Service is allocated to an infinite source of customers i.e. there is always a service in progress. The duration of the $i^{th}$ service is generally distributed $\Delta_i \sim F_{\Delta}$ where $F_{\Delta}:\mathbb{R}_{\geq0} \to \mathbb{R}[0,1]$ is a uni-variate cumulative distribution function (cdf). This successive service process is illustrated below. An event occurrence (old customer out, new customer in) evolves as follows. $$ t_{k+1} = t_k + \Delta_k $$

Interrupted service process

The process operates long enough to be in a steady-state or to have reached a stationary distribution. The process is then interrupted at time $T$ for inspection. Upon inspection, the interrupted service has an age $\tau_k = T-t_{k}$ and remaining lifetime $r_k = t_{k+1}-T = t_k + \Delta_k - T$.

I am interested in obtaining distributions for both $\tau_k$ and $r_k$. I have done so algebraically and via simulation. I will provide both the simulation in Python as well as the expressions.

I believe my expressions are correct but something if wrong with my simulations as some bias is introduced. It bothers me as the simulation is very simple but I'm obviously missing something. Please follow along and help me identify the source of error.

Algebraic expressions

Let $F_u$ be a uniform cdf defined over the interval $[0,F_{\Delta}^{-1}(\alpha)]$ where $\alpha$ is almost 1 but slightly less. This is done because $F_{\Delta}$ may have a domain unbounded to the right. Let $f_u$ be its probability density function (pdf) while $f_{\Delta}$ is the service pdf of $F_{\Delta}$. We have a pdf for age of the interrupted process $$ f_{\tau}(\tau) = \frac{1}{\eta}f_{u}(\tau)\left( 1-F_{\Delta}(\tau) \right) $$ where $\eta$ is a normalising constant.

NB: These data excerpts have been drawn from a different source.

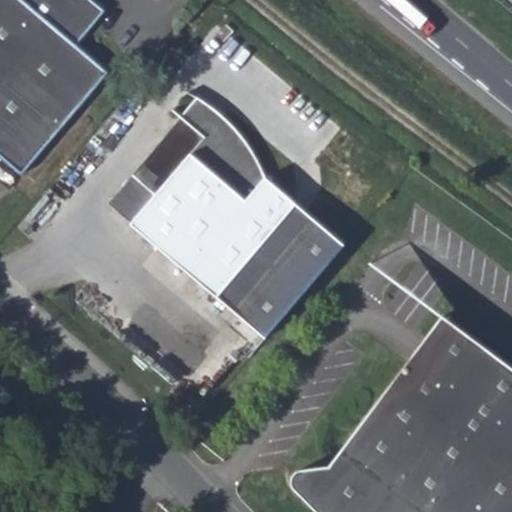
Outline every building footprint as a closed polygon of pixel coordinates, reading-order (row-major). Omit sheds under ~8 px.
[(0,0),(0,148),(22,167),(107,67),(75,41),(104,5),(98,0),(0,0)] [(105,197),(215,290),(269,336),(344,246),(293,198),(265,173),(264,169),(264,168),(258,155),(257,153),(255,150),(254,149),(253,147),(252,146),(251,144),(248,139),(247,138),(246,137),(246,136),(244,134),(243,133),(240,130),(239,128),(237,127),(236,126),(224,116),(215,110),(213,109),(208,107),(205,106),(203,105),(200,103),(198,103),(194,101),(189,100),(105,197)] [(292,483),(299,493),(318,511),(511,511),(511,365),(441,314),(334,463),(326,474),(317,465),(299,469),(292,477),(292,483)] [(46,406),(38,413),(49,423),(56,415),(46,406)] [(317,465),(326,474),(334,463),(317,465)]
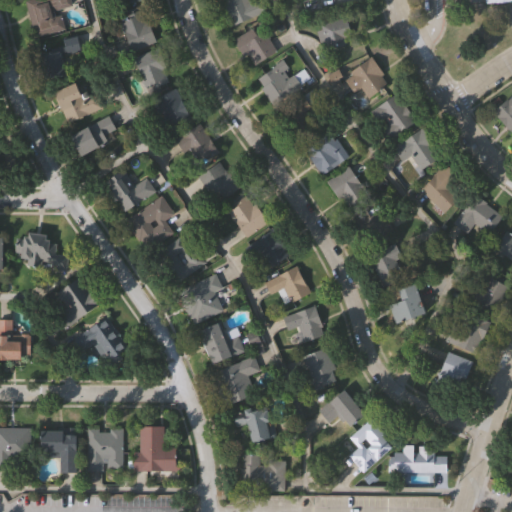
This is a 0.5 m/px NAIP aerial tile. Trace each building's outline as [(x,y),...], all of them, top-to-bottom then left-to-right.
[(68,28),(37,35),(29,0),(73,0),(75,5),(63,8),(68,28)] [(253,0),(257,17),(231,23),(225,0),(253,0)] [(159,40),(135,50),(121,19),(145,8),(159,40)] [(356,39),(330,49),(321,24),(347,15),(356,39)] [(278,52),(252,66),(236,37),(262,23),(278,52)] [(67,53),(65,38),(80,36),(82,51),(67,53)] [(67,77),(46,80),(42,49),(63,46),(67,77)] [(136,58),(160,46),(170,66),(164,69),(169,80),(151,89),(136,58)] [(391,70),(381,98),(352,87),(362,59),(391,70)] [(97,92),(105,107),(74,121),(60,91),(79,82),(86,98),(97,92)] [(172,129),(156,99),(177,88),(193,118),(172,129)] [(373,111),(397,92),(419,120),(394,139),(373,111)] [(310,112),(320,121),(307,135),(283,114),(302,93),(316,106),(310,112)] [(511,129),(496,112),(511,97),(511,129)] [(73,135),(109,115),(120,135),(85,155),(73,135)] [(177,139),(203,123),(221,154),(196,169),(177,139)] [(442,156),(414,174),(396,146),(424,127),(442,156)] [(335,138),(330,150),(340,155),(334,171),(305,159),(316,131),(335,138)] [(244,185),(221,202),(204,180),(227,162),(244,185)] [(471,186),(446,212),(422,189),(447,163),(471,186)] [(369,196),(345,208),(330,178),(354,166),(369,196)] [(130,187),(148,176),(157,191),(126,212),(107,182),(121,173),(130,187)] [(228,209),(249,193),(269,221),(249,236),(228,209)] [(455,222),(477,194),(504,215),(491,232),(475,220),(467,231),(455,222)] [(128,218),(164,196),(174,213),(166,218),(175,233),(147,250),(128,218)] [(396,243),(411,272),(387,285),(356,225),(380,212),(389,229),(381,233),(388,247),(396,243)] [(248,248),(273,228),(292,253),(274,267),(263,253),(256,258),(248,248)] [(507,229),(511,232),(511,257),(496,249),(507,229)] [(52,235),(51,246),(70,248),(67,269),(19,263),(24,232),(52,235)] [(184,281),(158,256),(180,234),(205,260),(184,281)] [(293,302),(286,287),(272,293),(266,281),(299,266),(312,293),(293,302)] [(497,312),(471,299),(485,272),(510,285),(497,312)] [(224,310),(195,323),(181,289),(218,273),(223,287),(216,291),(224,310)] [(84,276),(101,306),(66,326),(59,313),(70,307),(60,290),(84,276)] [(401,289),(419,284),(427,314),(396,322),(391,304),(404,301),(401,289)] [(300,326),(289,329),(285,315),(317,305),(326,334),(304,341),(300,326)] [(446,338),(455,321),(461,324),(468,309),(492,322),(476,354),(446,338)] [(96,343),(84,350),(75,334),(109,315),(129,351),(107,363),(96,343)] [(31,334),(31,359),(0,359),(0,319),(12,319),(12,334),(31,334)] [(246,351),(213,363),(201,331),(221,323),(225,333),(238,328),(246,351)] [(341,378),(317,389),(303,357),(327,347),(341,378)] [(435,385),(449,350),(475,361),(461,395),(435,385)] [(231,403),(219,369),(255,356),(260,370),(249,374),(256,395),(231,403)] [(366,413),(351,426),(340,413),(331,421),(321,409),(346,388),(366,413)] [(245,411),(268,406),(276,438),(253,443),(245,411)] [(366,472),(350,456),(360,446),(351,437),(371,418),(395,443),(366,472)] [(138,470),(138,425),(165,425),(165,447),(179,447),(179,469),(138,470)] [(0,469),(0,427),(31,427),(31,469),(0,469)] [(124,427),(123,469),(88,469),(88,427),(124,427)] [(42,453),(42,431),(79,431),(79,472),(63,472),(63,453),(42,453)] [(404,452),(404,448),(448,448),(448,471),(390,471),(390,452),(404,452)] [(286,460),(286,490),(241,489),(242,453),(262,454),(262,459),(286,460)]
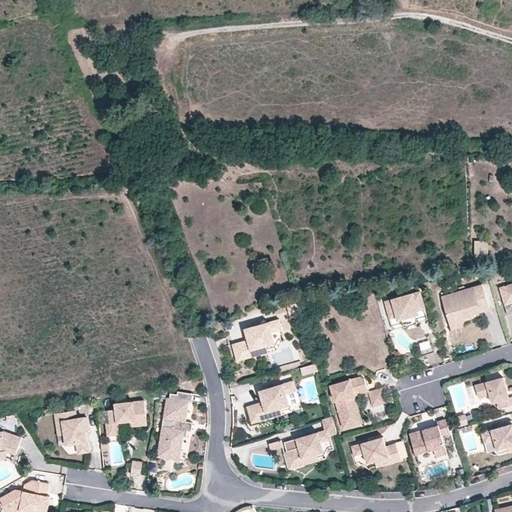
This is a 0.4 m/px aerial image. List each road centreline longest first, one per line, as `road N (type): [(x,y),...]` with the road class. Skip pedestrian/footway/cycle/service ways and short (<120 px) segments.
road 1 (residential): [(171,32),(421,16),(511,41)]
road 2 (residential): [(224,491),(389,505),(511,477)]
road 3 (residential): [(198,341),(215,392),(214,450),(224,491)]
road 4 (residential): [(84,491),(209,511)]
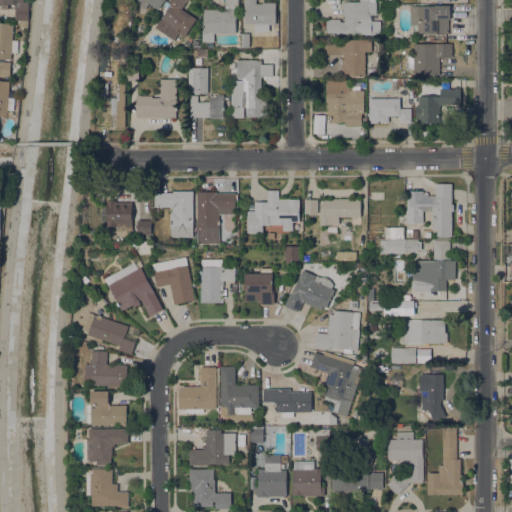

For the remaining age $r$ we use convolution because $r = \Delta - \tau$ $$ \begin{align} f_{r}(r) & = \frac{1}{\eta}\left(f_{\Delta}*f_{\tau} \right)(r)\\ & = \frac{1}{\eta}\int_{0}^\infty f_{\Delta}(r+\tau)\, f_{\tau}(\tau)\,d\tau \end{align} $$

Simulation

In the simulation, I allowed $t_k$ to evolve until $t_{k+1} \geq T$. I then terminated and recorded $\tau = T - t_k$ and $t_{k+1} - T$. This is then repeated several times in order to plot normalised histograms as simulated pdfs.

import numpy as np
import matplotlib.pyplot as plt
from scipy.stats import norm,uniform,gamma
from scipy.integrate import quad


def get_interrupted_service(service,T):
    '''Helper function: single run simulation'''
    t = 0
    while True:
        delta = service.rvs()
        # if t + delta > T:
        if t + delta >= T:
            break
        t += delta
    age = T - t
    remain = delta - age
    # remain = t + delta - T
    return age,remain,delta



def sample_interrupted_services(service,T,n_samples):
    '''Main function: collects statistics from independent runs'''
    ages = np.zeros(n_samples)
    remains = np.zeros(n_samples)
    deltas = np.zeros(n_samples)
    for i in range(n_samples):
        if i %10 == 0:
            print('{0} of {1}'.format(i+1,n_samples))
        ages[i],remains[i],deltas[i] = get_interrupted_service(service,T)
    return ages,remains,deltas

I also add the numerical computations of the algebraic expressions.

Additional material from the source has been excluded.